= Railway equipment industry in China =

Railway equipment includes electric multiple units (EMUs), locomotives and railway freight cars, in terms of the Chinese railway planning, that large railway freight car and bullet train is the direction of development of China's railway equipment manufacturing industry. The gap of locomotive manufacturing industry between China and developed countries is relatively large, especially in high-power electric locomotive and EMUs. After technology acquisition, China has acquired high-power electric locomotives, diesel locomotives and 200 km/h EMUs. Presently, the localization rate of parts and components of electric locomotive and EMUs reaches 70 per cent and 75 per cent respectively, and China has developed 300 km/h EMUs based on digesting and absorbing overseas' new technologies.

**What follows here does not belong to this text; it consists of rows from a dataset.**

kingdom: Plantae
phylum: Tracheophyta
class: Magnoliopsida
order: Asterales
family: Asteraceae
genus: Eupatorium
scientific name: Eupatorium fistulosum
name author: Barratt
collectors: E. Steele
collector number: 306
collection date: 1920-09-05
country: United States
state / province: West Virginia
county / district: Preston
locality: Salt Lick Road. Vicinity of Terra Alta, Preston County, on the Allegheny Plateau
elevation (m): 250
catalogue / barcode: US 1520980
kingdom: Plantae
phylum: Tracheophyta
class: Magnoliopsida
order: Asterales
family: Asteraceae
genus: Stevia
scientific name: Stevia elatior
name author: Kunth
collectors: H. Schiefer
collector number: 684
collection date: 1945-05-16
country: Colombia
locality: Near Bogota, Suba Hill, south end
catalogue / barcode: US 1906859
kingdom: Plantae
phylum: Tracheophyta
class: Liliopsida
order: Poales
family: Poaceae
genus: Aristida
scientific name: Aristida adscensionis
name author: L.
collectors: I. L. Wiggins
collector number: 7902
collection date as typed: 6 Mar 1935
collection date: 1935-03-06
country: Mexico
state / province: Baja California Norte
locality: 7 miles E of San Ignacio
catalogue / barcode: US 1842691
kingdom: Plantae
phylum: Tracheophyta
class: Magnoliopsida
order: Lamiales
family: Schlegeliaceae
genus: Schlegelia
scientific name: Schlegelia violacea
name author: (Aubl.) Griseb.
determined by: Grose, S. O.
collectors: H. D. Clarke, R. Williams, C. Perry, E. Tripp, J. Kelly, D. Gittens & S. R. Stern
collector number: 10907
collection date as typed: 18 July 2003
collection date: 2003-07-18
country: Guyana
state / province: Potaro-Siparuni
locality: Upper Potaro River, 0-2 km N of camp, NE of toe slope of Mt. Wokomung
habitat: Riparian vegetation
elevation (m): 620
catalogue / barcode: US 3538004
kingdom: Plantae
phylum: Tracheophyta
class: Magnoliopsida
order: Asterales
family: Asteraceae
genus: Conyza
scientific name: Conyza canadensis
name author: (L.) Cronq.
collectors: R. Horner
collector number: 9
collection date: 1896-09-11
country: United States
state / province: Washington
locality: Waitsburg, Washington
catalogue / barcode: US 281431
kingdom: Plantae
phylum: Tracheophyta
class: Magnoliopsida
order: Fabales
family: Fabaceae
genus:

==International manufacturers==

In terms of the international railway equipment market that global railway equipment industry is on a more monopoly competitive circumstance. The merger of locomotives and railway car plants has restructured global railway equipment market that global railway equipment giant dominated more market share. Presently, there are three global giant of global locomotive and railway car plants—Germany's Siemens, France's Alstom and Canada's Bombardier, they hold 55 per cent of total global market share (each 14%, 18% and 23%) and advanced technology and higher market concentration. Bombardier holds the largest market share of global railway equipment technology and sales market and Alstom remains advantage on EMUs and ordinary single-decker and double-decker electric locomotive market.

==Chinese manufacturers==
Although the number of China's railway equipment manufacturers is quite large and products is relatively various, but the weakness is that they produce the speed of below 200 km/h general train's low-end products and the production capacity is surplus and price competition is in chaos; and the lack of design and production capacity of advanced technology of railway equipment which can not meet the demands of high-end products. In order to adapt to the demand of current railway development, the Chinese government took a measure to pay huge amounts of money through international cooperation with international leading manufacturers to introduce high-end products, digesting and absorbing advanced manufacturing technology to upgrading Chinese railway equipment's technology level.

==High-speed rail==
The high-speed railway equipment manufacturing industry is the priority fields that supporting by governmental policy. In terms of the current circumstance of China's railway equipment manufacturing industry, is in a low level of technology, therefore, government policies are encouraging localization and the introduction of advanced technology then digestion and absorption, the Chinese government spent 10 billion yuan to buy advanced international technology for state-owned enterprises to upgrade their technology capability and offered huge amounts of orders.

==Investment==
The total railway fixed assets investment of China's Eleventh Five-Year Plan period was 1.5 trillion yuan, of which the purchase of rolling stock and the investment of technological transformation is 250 billion yuan. It is estimated that by 2010, the amount of China's locomotives will reach around 19,000 units, EMUs will reach around 1000, railway carriages about 45,000 units and railway freight car will reach 700,000 units.

==Development==
The great development of the Chinese railway equipment manufacturing industry has benefited by the growth of railway investment, which has promoted railway equipment enterprises' competitive advantage, such as those manufacturers who have the technology of high-end products will be the main beneficiaries, in addition, due to the higher standard of high-speed railway technology, therefore, however expecting that the Chinese railway equipment parts suppliers still need a certain period of time to enter the high-speed railway equipment market.